The picturesque scenes changed in the late 1980s when the lake became murky because of the industrial and domestic waste discharged into it. The lake surface was covered with a layer of bluegreen algae caused by an influx of wastewater loaded with nitrogen, phosphorus and other harmful substances.

"Untreated industrial waste and agricultural fertilizer was dumped straight into the lake," said Liu. "White foam, along with rotten fish and shrimp, piled up along the shore."

In the 1990s, the water quality in the lake was deemed "inferior to Grade V", the worst level in China's water quality grading system and "too polluted for any purpose". About 80 percent of local fish species in the lake disappeared.

To protect the lake, the central government and Yunnan provincial authorities implemented a series of measures to restore its lost splendor after decades of severe pollution.

Kunming has built nearly 100 kilometers of pollution interception pipes along the shores of the lake to prevent wastewater from entering.

As much as 566 million cubic meters of water have been diverted into the lake every year since 2013 to restore its self-purifying capabilities.
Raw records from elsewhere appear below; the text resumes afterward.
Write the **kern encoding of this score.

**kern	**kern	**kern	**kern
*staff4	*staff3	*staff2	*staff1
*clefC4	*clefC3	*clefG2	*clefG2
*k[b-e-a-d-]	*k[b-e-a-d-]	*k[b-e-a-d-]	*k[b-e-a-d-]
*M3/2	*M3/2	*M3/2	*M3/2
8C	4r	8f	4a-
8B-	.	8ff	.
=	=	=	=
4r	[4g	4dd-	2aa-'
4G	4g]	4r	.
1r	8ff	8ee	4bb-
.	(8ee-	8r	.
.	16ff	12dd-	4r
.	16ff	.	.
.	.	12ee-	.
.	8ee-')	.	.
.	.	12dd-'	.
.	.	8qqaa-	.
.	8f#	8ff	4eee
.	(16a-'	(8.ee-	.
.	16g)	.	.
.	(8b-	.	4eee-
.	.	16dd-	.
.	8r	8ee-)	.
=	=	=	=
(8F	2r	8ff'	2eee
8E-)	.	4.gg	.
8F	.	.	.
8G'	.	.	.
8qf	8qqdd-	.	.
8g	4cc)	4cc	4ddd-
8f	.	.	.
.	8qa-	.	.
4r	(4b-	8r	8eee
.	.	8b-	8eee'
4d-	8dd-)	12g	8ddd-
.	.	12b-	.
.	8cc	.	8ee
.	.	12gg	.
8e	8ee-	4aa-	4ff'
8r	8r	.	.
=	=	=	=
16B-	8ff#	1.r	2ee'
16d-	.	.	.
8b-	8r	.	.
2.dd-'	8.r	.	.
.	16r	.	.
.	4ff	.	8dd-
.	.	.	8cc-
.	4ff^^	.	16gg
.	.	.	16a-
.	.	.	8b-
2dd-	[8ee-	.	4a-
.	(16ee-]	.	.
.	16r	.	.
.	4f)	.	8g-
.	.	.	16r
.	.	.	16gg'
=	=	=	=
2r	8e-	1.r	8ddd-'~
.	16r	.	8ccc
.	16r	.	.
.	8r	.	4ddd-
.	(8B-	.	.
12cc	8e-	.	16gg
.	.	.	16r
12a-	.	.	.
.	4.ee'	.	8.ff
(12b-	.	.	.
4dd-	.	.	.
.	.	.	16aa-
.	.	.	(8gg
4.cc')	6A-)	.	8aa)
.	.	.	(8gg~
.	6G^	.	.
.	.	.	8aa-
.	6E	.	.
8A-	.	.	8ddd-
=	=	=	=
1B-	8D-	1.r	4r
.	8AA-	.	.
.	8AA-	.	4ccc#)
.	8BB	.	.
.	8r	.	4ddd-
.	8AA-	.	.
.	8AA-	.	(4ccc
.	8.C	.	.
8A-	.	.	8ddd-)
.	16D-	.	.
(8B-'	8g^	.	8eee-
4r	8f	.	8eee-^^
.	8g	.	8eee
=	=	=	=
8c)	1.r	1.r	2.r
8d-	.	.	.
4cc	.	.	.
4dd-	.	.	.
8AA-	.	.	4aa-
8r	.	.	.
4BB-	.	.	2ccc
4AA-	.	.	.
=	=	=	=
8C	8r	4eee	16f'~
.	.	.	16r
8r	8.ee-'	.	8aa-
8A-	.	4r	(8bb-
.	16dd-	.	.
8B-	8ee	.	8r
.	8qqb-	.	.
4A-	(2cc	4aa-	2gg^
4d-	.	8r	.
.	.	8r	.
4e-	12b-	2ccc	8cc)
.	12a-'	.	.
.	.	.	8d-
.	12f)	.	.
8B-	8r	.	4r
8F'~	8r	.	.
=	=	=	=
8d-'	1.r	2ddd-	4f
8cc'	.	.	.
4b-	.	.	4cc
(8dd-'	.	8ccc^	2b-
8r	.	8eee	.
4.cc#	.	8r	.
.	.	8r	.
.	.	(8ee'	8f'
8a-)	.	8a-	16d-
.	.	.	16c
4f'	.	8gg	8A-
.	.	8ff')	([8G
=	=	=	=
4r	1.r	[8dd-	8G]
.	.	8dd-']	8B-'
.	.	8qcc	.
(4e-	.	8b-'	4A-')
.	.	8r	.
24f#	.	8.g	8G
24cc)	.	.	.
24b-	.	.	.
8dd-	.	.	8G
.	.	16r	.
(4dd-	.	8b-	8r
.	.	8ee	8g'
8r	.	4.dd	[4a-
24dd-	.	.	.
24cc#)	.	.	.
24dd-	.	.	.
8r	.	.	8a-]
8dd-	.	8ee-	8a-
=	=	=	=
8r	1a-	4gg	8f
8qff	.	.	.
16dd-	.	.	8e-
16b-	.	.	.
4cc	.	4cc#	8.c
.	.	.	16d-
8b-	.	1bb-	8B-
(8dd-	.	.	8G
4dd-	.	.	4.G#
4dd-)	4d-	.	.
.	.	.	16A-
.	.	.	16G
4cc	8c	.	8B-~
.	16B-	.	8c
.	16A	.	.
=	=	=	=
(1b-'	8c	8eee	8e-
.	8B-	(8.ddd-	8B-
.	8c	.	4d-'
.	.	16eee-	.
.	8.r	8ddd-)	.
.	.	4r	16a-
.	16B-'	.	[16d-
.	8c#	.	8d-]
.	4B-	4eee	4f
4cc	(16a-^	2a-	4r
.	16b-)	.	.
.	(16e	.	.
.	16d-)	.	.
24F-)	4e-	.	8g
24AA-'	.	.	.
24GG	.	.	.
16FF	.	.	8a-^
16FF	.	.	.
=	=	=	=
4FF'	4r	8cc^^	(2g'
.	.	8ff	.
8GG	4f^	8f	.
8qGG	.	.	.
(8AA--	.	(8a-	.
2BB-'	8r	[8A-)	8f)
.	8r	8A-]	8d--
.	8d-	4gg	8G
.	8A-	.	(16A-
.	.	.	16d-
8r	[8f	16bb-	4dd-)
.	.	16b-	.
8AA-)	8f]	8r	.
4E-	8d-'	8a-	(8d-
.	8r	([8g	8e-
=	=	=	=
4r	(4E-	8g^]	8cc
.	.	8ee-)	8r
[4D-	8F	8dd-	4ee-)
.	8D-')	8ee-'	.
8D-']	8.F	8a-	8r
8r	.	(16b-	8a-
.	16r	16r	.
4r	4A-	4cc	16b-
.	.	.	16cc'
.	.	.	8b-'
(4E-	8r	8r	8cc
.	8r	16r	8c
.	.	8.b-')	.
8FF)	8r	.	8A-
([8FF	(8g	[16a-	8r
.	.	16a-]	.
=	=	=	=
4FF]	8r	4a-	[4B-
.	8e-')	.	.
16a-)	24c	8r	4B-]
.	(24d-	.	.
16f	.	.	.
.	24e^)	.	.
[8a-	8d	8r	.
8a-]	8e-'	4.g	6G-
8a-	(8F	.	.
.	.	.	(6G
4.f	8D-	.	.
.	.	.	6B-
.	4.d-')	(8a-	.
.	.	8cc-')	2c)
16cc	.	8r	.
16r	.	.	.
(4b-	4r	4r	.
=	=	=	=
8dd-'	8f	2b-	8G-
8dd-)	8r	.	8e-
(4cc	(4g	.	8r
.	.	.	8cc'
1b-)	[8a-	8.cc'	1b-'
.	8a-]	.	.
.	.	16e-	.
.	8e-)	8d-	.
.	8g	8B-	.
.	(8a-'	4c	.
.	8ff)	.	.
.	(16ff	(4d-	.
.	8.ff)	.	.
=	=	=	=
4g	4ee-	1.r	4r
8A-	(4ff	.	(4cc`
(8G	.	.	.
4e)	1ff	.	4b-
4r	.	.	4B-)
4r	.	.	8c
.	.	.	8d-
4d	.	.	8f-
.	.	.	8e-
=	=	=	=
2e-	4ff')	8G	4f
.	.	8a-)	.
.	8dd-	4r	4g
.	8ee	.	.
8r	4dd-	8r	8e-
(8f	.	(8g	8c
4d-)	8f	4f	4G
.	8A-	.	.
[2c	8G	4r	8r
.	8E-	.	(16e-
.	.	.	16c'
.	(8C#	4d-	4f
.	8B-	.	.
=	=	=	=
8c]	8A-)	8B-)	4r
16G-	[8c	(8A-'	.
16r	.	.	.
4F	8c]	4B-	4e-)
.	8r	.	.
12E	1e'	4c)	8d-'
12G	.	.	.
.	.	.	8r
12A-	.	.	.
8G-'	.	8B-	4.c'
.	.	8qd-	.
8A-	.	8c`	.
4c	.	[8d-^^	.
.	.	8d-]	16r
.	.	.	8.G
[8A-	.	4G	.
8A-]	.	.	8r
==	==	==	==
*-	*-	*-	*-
Wastewater treatment plants have been built in 20 towns and 885 villages in the vicinity.

In 2008, Yunnan began to appoint "river chiefs" with responsibilities including water protection, pollution prevention, waste control and ecological restoration.

Fishing was also prohibited throughout 2010 and 2011, according to Wu Chaoyang, deputy director of the Dianchi Lake administration bureau.

Earlier efforts have begun to pay off. Water quality in the lake rose to Grade IV in the first quarter of this year.

In March, garganey, an endangered duck species, reappeared in the wetlands around the lake for the first time in 30 years.

"Although the deterioration of water quality has been halted, it is far from satisfactory," Wu said. "We still have a long way to go to protect our mother lake."

Over the next two years, Yunnan plans to spend another 7.6 billion yuan ($1.2 billion) on 64 pollution control projects in a bid to make the lake swimmable again by 2020.

"Dianchi Lake stretches far into the sky with clear water sparkling in a boundless width. I hope more people will see a crystal clear Dianchi, as it used to be," Liu said.